Annie is in the question-asking phase. On Monday during a thirty minute car ride, she said, “What’s that?” about 187 times. She was also pointing when she asked, but since I was driving I couldn’t look at what she was asking about. I started saying things like, “A tractor!” or “A lemur!” because if I didn’t reply she just started saying, “MOM! What is it what is it what is it!!!” over and over. Luckily, she realized I was joking and she started laughing.
The next day she was onto a new question, “What’s that sound?” Even when she knew the answer, she asked. So when the phone rang, the toilet flushed, the dog barked, the radio played, Annie said “What’s that sound, Mama?” Eventually our house was too quiet, and she started asking me even when there wasn’t any noise. So I started making up answers again (“A hummingbird! A lemur!” Apparently I’m into lemurs right now.) and she cracked up.
Yesterday I had to mail some things, so I brought Annie with me to our P.O. Box. It’s a small storefront, and there were a few people ahead of us. Annie stood on line with me, quietly holding onto my purse. I was mentally willing the line to move faster, because you never know when a toddler’s patience is going to wear out. Plus the wall we were lined up against was stocked with envelopes and random tchotchke impulse buys that I knew would catch Annie’s eye if we stood still for too long.
Annie surprised me and was really good while we waited. She got a little fidgety, but to be fair, I did too. We were almost to the counter when it happened. The guy in front of me (probably in his mid-to-late twenties) passed gas. Before the twelve-year-old inside me could react, the two-year-old next to me said, “Mama, what’s that sound?” Since we’re in the pre-potty training phase I would normally answer that question truthfully, but I didn’t want to embarrass the guy so I said, “I didn’t hear anything, honey.”

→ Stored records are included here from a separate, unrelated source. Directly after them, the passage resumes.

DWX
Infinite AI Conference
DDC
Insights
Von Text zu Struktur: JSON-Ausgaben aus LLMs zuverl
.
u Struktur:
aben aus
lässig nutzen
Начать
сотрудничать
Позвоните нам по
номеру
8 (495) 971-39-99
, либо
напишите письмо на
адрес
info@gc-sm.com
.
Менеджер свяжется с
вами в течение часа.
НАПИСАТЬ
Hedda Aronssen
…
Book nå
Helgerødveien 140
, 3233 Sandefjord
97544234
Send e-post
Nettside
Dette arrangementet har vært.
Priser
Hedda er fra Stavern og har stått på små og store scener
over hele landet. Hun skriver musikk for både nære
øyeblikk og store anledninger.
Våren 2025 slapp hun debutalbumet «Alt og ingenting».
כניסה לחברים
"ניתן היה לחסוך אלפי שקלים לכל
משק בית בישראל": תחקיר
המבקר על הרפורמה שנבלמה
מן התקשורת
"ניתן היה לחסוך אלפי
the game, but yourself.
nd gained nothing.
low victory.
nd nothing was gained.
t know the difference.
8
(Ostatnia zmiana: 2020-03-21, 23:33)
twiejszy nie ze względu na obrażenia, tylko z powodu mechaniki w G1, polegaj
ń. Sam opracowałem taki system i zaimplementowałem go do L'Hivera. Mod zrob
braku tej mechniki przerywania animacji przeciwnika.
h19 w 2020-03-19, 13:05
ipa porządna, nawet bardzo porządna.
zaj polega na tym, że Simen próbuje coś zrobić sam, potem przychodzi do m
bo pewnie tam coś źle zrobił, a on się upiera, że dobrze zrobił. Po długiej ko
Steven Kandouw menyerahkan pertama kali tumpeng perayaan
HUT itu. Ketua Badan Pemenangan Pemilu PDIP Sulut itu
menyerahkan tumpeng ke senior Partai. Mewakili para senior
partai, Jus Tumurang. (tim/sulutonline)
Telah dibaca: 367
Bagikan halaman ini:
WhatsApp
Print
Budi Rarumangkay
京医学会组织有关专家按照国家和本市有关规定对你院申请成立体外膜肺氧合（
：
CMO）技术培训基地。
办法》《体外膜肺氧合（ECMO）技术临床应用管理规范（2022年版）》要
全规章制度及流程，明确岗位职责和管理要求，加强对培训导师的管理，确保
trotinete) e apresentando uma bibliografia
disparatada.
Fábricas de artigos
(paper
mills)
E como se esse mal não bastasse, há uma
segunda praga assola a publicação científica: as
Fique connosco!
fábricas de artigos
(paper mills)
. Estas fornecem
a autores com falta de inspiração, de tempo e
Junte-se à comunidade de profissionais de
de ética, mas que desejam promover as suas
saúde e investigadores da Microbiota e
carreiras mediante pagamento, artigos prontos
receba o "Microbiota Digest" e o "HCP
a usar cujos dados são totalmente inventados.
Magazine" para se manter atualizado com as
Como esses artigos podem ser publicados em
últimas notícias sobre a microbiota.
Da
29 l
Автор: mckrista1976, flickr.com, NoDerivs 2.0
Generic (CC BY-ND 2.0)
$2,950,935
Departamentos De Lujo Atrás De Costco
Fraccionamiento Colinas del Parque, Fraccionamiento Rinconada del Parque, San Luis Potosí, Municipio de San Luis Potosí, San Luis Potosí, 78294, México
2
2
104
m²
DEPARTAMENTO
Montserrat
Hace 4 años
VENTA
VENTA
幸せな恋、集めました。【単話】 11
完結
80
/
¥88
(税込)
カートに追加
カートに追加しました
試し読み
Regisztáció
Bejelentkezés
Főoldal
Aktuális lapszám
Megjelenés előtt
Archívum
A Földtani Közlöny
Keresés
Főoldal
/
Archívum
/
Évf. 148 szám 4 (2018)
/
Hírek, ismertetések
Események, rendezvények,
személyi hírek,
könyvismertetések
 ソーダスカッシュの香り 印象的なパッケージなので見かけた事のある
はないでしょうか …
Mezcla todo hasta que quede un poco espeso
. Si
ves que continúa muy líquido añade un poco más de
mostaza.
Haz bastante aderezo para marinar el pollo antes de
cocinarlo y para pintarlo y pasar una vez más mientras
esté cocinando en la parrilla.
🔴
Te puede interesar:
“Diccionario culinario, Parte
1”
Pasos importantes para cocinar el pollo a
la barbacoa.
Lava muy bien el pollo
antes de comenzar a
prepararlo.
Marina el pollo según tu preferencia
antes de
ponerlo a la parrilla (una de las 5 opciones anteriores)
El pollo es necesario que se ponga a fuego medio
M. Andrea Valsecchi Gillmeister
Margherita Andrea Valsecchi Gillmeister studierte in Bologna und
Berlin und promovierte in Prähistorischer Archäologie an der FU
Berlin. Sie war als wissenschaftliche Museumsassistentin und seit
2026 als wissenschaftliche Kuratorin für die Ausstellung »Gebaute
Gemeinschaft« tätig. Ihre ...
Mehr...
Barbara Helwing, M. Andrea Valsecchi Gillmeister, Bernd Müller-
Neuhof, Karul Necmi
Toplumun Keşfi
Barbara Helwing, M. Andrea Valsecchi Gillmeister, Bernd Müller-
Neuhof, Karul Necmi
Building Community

Annie wasn’t having it. “Mama, no. His butts say ‘thhhpppppt.'” She stuck our her tongue and blew a raspberry to demonstrate. The man directly behind me started guffawing, and the guy in front of me turned around. “Damn! That little lady is callin’ me OUT!” Then it was his turn so he walked to the counter, leaving me just when Annie said, “His butts talk, Mama,” to the great amusement of the people behind me.
I should have just told her it was a lemur.